======== Exercise material

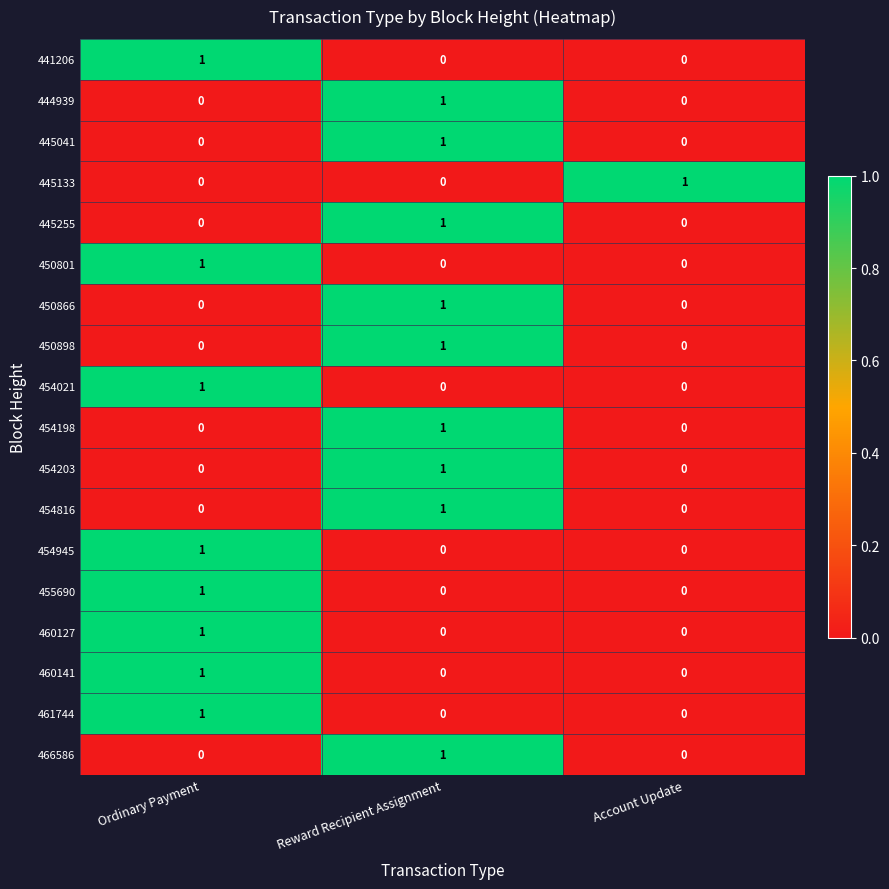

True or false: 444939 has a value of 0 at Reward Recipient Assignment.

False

================
======== Exercise material

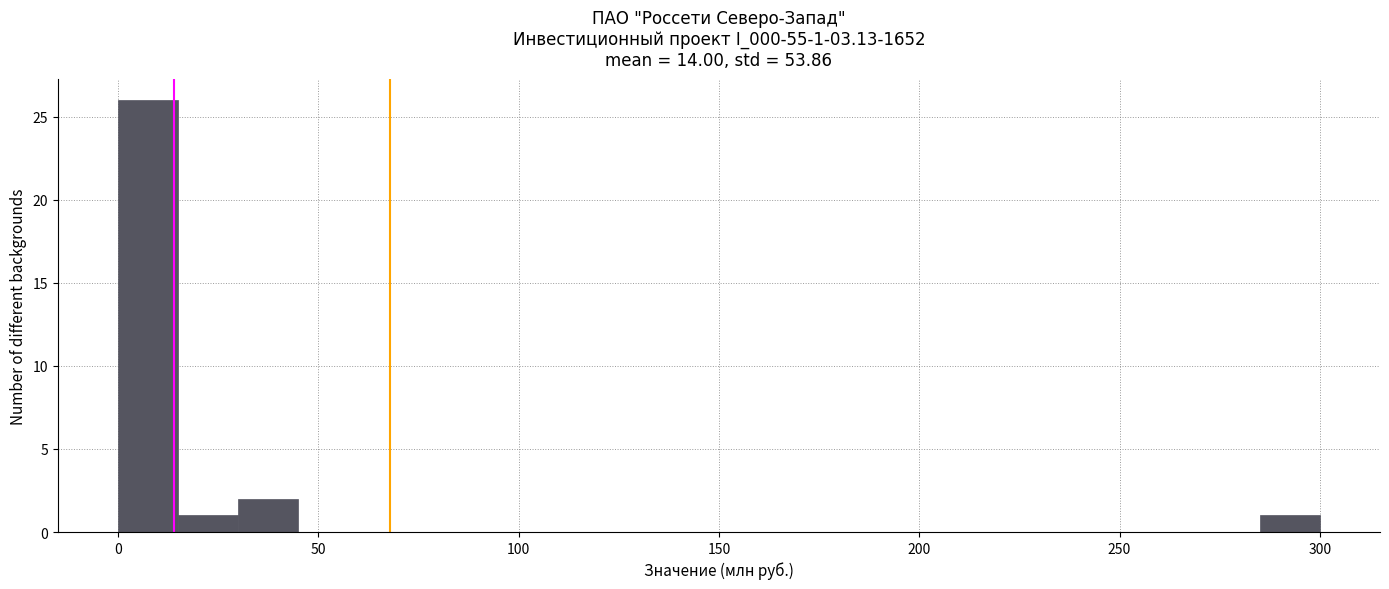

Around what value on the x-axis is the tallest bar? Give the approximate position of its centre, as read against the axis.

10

================
======== Exercise material

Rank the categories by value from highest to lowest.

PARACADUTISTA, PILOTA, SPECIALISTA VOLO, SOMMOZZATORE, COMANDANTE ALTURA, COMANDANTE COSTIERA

================

Exercise brief | Copy out each line above that contains the word "value". Only matches with the same capitalization count.

Response to the exercise |
True or false: 444939 has a value of 0 at Reward Recipient Assignment.
Around what value on the x-axis is the tallest bar? Give the approximate position of its centre, as read against the axis.
Rank the categories by value from highest to lowest.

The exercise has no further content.